You know in old TV shows and movies how they would make a completely stationary stage, such as a spaceship bridge on Star Trek, look like it was moving around?

You don’t?!

I can fix that:

If you can’t build your stage on a ton of hydraulics with electronic controls, why not just move the camera and make it seem like everything else is moving?

Add a bit of shaking and it looks like a rough ride!

Yes, the actors play it up too.
But what does it look like without the camera shakes and twists?

I’m glad you asked!

Lame, right?

Mode Override

“Allows you to select a different camera mode to apply to the Unity camera component when Cinemachine activates this Virtual Camera.

Important: All the changes applied to the Camera component through this setting will remain after the Virtual Camera deactivation.

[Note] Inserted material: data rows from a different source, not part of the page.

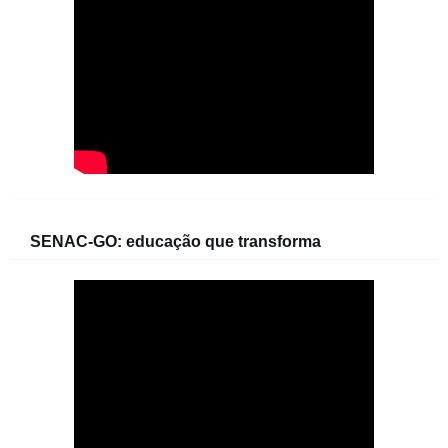
SENAC-GO: educação que transforma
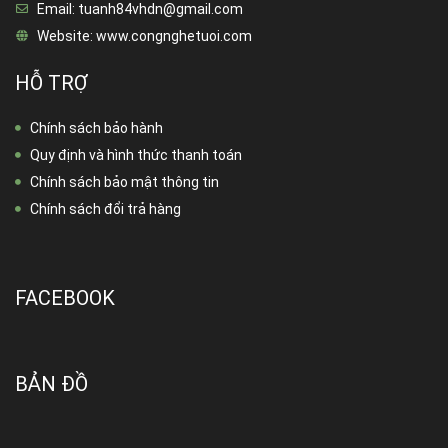
Email:
tuanh84vhdn@gmail.com
Website:
www.congnghetuoi.com
HỖ TRỢ
Chính sách bảo hành
Quy định và hình thức thanh toán
Chính sách bảo mật thông tin
Chính sách đổi trả hàng
FACEBOOK
BẢN ĐỒ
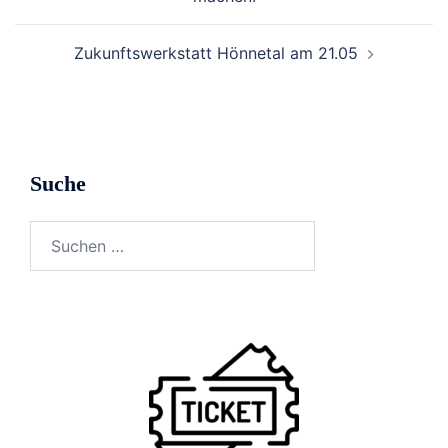
Zukunftswerkstatt Hönnetal am 21.05
Suche
Suchen
nach:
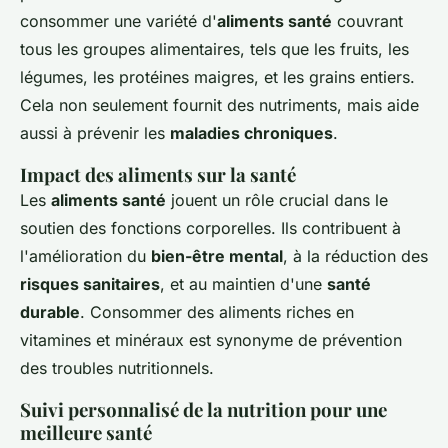
consommer une variété d'
aliments santé
couvrant
tous les groupes alimentaires, tels que les fruits, les
légumes, les protéines maigres, et les grains entiers.
Cela non seulement fournit des nutriments, mais aide
aussi à prévenir les
maladies chroniques
.
Impact des aliments sur la santé
Les
aliments santé
jouent un rôle crucial dans le
soutien des fonctions corporelles. Ils contribuent à
l'amélioration du
bien-être mental
, à la réduction des
risques sanitaires
, et au maintien d'une
santé
durable
. Consommer des aliments riches en
vitamines et minéraux est synonyme de prévention
des troubles nutritionnels.
Suivi personnalisé de la nutrition pour une
meilleure santé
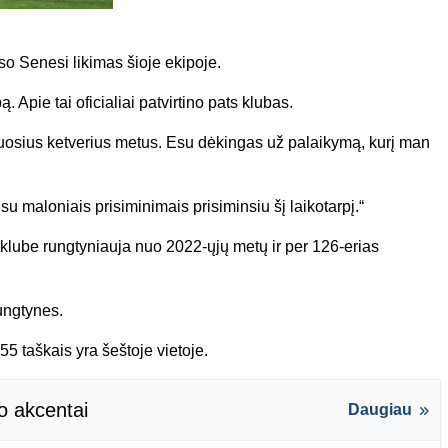
o Senesi likimas šioje ekipoje.
. Apie tai oficialiai patvirtino pats klubas.
uosius ketverius metus. Esu dėkingas už palaikymą, kurį man
u maloniais prisiminimais prisiminsiu šį laikotarpį.“
lube rungtyniauja nuo 2022-ųjų metų ir per 126-erias
ungtynes.
 taškais yra šeštoje vietoje.
o akcentai
Daugiau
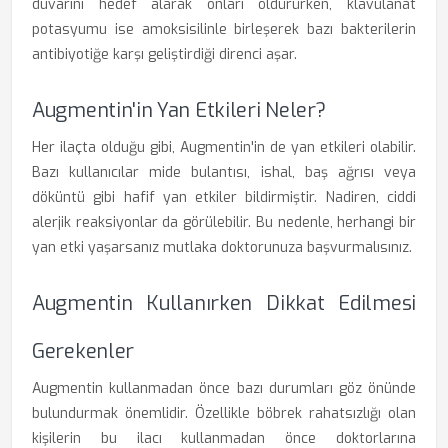
duvarını hedef alarak onları öldürürken, klavulanat
potasyumu ise amoksisilinle birleşerek bazı bakterilerin
antibiyotiğe karşı geliştirdiği direnci aşar.
Augmentin'in Yan Etkileri Neler?
Her ilaçta olduğu gibi, Augmentin'in de yan etkileri olabilir.
Bazı kullanıcılar mide bulantısı, ishal, baş ağrısı veya
döküntü gibi hafif yan etkiler bildirmiştir. Nadiren, ciddi
alerjik reaksiyonlar da görülebilir. Bu nedenle, herhangi bir
yan etki yaşarsanız mutlaka doktorunuza başvurmalısınız.
Augmentin Kullanırken Dikkat Edilmesi
Gerekenler
Augmentin kullanmadan önce bazı durumları göz önünde
bulundurmak önemlidir. Özellikle böbrek rahatsızlığı olan
kişilerin bu ilacı kullanmadan önce doktorlarına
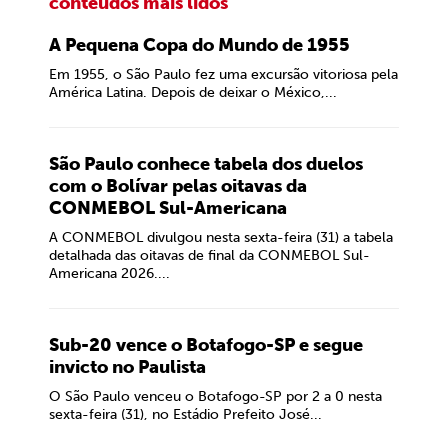
conteúdos mais lidos
A Pequena Copa do Mundo de 1955
Em 1955, o São Paulo fez uma excursão vitoriosa pela
América Latina. Depois de deixar o México,...
São Paulo conhece tabela dos duelos
com o Bolívar pelas oitavas da
CONMEBOL Sul-Americana
A CONMEBOL divulgou nesta sexta-feira (31) a tabela
detalhada das oitavas de final da CONMEBOL Sul-
Americana 2026....
Sub-20 vence o Botafogo-SP e segue
invicto no Paulista
O São Paulo venceu o Botafogo-SP por 2 a 0 nesta
sexta-feira (31), no Estádio Prefeito José...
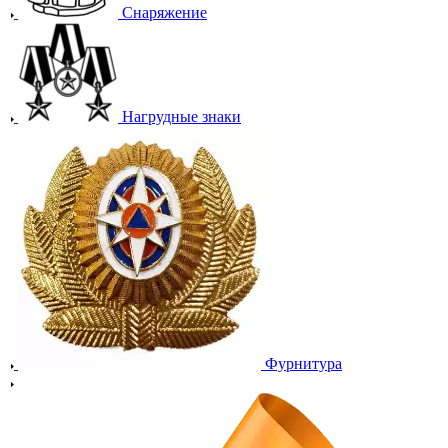
Снаряжение
Нагрудные знаки
Фурнитура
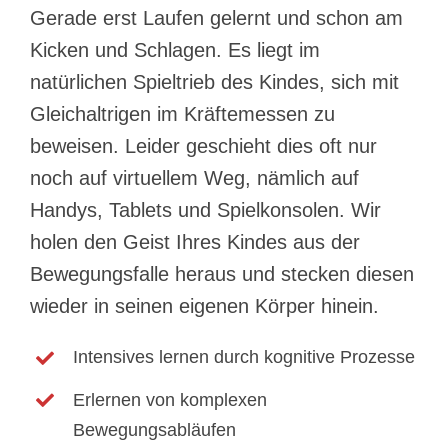
Gerade erst Laufen gelernt und schon am
Kicken und Schlagen. Es liegt im
natürlichen Spieltrieb des Kindes, sich mit
Gleichaltrigen im Kräftemessen zu
beweisen. Leider geschieht dies oft nur
noch auf virtuellem Weg, nämlich auf
Handys, Tablets und Spielkonsolen. Wir
holen den Geist Ihres Kindes aus der
Bewegungsfalle heraus und stecken diesen
wieder in seinen eigenen Körper hinein.
Intensives lernen durch kognitive Prozesse
Erlernen von komplexen
Bewegungsabläufen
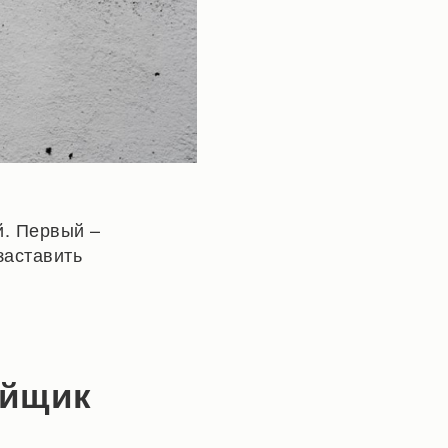
й. Первый –
заставить
ойщик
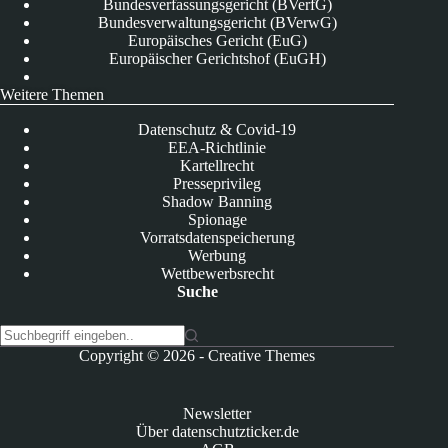
Bundesverfassungsgericht (BVerfG)
Bundesverwaltungsgericht (BVerwG)
Europäisches Gericht (EuG)
Europäischer Gerichtshof (EuGH)
Weitere Themen
Datenschutz & Covid-19
EEA-Richtlinie
Kartellrecht
Presseprivileg
Shadow Banning
Spionage
Vorratsdatenspeicherung
Werbung
Wettbewerbsrecht
Suche
K
Copyright © 2026 -
Creative Themes
e
i
n
Newsletter
e
Über datenschutzticker.de
E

If you set a mode override in any Virtual Camera, you should set one in all Virtual Cameras.”

Mode override choices include, None, Orthographic, Perspective, and Physical (whatever settings are on the Main Camera basically).

Blend Hint

“Provides hints for blending positions to and from the virtual camera.”

Inherit Position

“When enabled, whenever this virtual camera goes live, forces the initial position to be the same as the current position of the Unity Camera, if possible.”

In certain use-cases, you’ll want the virtual camera to inherit its position from the previous camera.

Add Extension

Extensions add new camera behavior to our VCams.

For instance, the CinemachineCollider and CinemachineConfiner are useful to avoid the camera “running into” game objects or if you want the VCam to be limited to a certain volume or area.